Material to process ->
=====

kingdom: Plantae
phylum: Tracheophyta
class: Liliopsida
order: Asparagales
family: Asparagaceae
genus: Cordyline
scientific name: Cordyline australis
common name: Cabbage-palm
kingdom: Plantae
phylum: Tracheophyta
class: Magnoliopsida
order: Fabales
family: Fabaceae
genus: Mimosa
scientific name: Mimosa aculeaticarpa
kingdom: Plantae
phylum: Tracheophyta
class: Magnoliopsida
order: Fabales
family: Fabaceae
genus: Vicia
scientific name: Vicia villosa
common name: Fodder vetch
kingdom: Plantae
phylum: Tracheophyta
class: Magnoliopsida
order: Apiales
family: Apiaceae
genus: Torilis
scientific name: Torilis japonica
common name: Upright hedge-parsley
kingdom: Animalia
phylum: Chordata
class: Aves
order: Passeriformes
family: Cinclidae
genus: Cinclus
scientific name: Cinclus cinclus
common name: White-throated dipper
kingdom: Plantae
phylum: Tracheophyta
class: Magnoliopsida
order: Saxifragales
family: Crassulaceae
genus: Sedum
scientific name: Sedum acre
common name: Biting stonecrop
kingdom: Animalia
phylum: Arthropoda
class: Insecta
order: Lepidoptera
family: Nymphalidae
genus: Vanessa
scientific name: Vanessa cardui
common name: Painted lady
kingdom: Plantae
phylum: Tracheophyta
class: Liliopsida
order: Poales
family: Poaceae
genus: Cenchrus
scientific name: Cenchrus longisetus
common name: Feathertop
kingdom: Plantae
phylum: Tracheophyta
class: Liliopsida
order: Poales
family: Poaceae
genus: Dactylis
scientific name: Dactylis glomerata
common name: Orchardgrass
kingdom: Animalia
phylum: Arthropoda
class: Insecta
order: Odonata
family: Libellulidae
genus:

=====

Work to do -> Copy out every line above that contains the string "family", treating uppercase and lowercase as different.

Written answer ->
family: Asparagaceae
family: Fabaceae
family: Fabaceae
family: Apiaceae
family: Cinclidae
family: Crassulaceae
family: Nymphalidae
family: Poaceae
family: Poaceae
family: Libellulidae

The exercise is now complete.